くろがね屋に作ってもらう道具で悩んでいる?
違う。
命の恩人たる鴉使いさんに送る料理のことについて、である。
あの飛竜軍団が襲来してきた時。
炎飛竜が放ったブレスで、自分は大怪我を負っていたはずなのだ。
最悪の場合、死んでいたかもしれない。
そこを鴉使いさんの使い魔の鳥が助けてくれたわけだ。
しかもその前の吸血植物騒動の時、その使い魔が魔力回復薬を届けにきてくれた。
二つも恩があるわけで、半端なものでは恩を返し切る事はできない。
ワンナウト。
そこでふと気づく。
あれ?鴉使いさんといえば、吸血植物の時に共闘した。
その吸血植物騒動の時に魔力の使いすぎで倒れたはず。
あの時、宿屋までわざわざ運んでくれたニッパさんにもお礼をしていない。
ツーアウト。
まずい、これはまずい。
そういえば、街の復興の時にも倒れて足手まといだった。
炊き出しを手伝ったとはいえ、風魔法を使う余力を残していればもっと役に立てた。
スリーアウト。
31に重石がズシリとのしかかる。
あの時、二人以外に復興を手伝っていたのは、魔術師さんに、バリアの人に、武術家さんに、護衛の人に、顔文字…は早々に廃墟と化した留置所で爆睡していたらしいからまあいいか。ていうか気付けよ。
いや、やはり炎飛竜の弱点を見つけてくれた功労者でもあるし、除外しなくても良いだろう。
ネブラや鳥達にも何かしらしてやりたい。
ともかく、諸々の人に迷惑をかけてしまったわけだ。
思い出せば思い出すほど礼をしなければならない相手が増えていく。
あれ?多くね?おう、多い多い。
現実逃避を仕掛ける思考をとっ捕まえ、再び考える。
大人数で食べられる料理。
焼肉、とか?いや、それだと男性陣は喜ぶかもしれんが、魔術師さんはもっと軽めの料理の方がいいかもしれない。
いや、料理よりもお菓子の方が良いだろうか?
そもそも、個人個人に届けるべきなのでは?
いや、知らない!住所知らない!
武術家さんに至っては森の中に住んでいるそうだ。仙人かよ。
というか、各々の嫌いなものを把握していない。
あれ?俺、これまで色々作ってきたけどもしかしてやらかしてた?
皆、喜んでいるように見えて嫌いなものを食ってた??
そういえばミネストローネの時もグイグイ進めてしまったが嫌がってる人もいたんじゃないのか???

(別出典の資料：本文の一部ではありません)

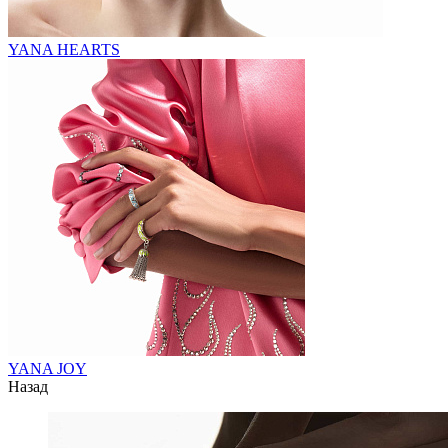
YANA HEARTS
YANA JOY
Назад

メガティブな方向に進もうとする思考を再び引っ掴んで戻す。
待て待て、ならば今回はちゃんとすればいいだけだ。
しかしどうする?
大人数で食べることができ、かつ女性も喜び、全員の好き嫌いを突破する事ができ、使い魔達も食べる事ができる料理…。
うーーーん。
そうだ、と31の頭に電流が走る。
あったじゃないか。あれなら出来るじゃないか。
忘れないように机の引き出しから紙と羽根ペンを取り出し、ガリガリと案と必要な材料を書き出す。
大人数で食べる事ができる。
女性も喜ぶ。
好き嫌いを突破できる。
使い魔達も食べる事ができる。
夥しい量の材料名とそれと同じ量の料理名が書き出された紙の一番上には、大きく案の名前が書かれていた。
【バイキング】
要は、全部やってしまえばいい、と考えただけである。
最早思考放棄に近い決断をした31は、早速あれこれ考え出すのだった。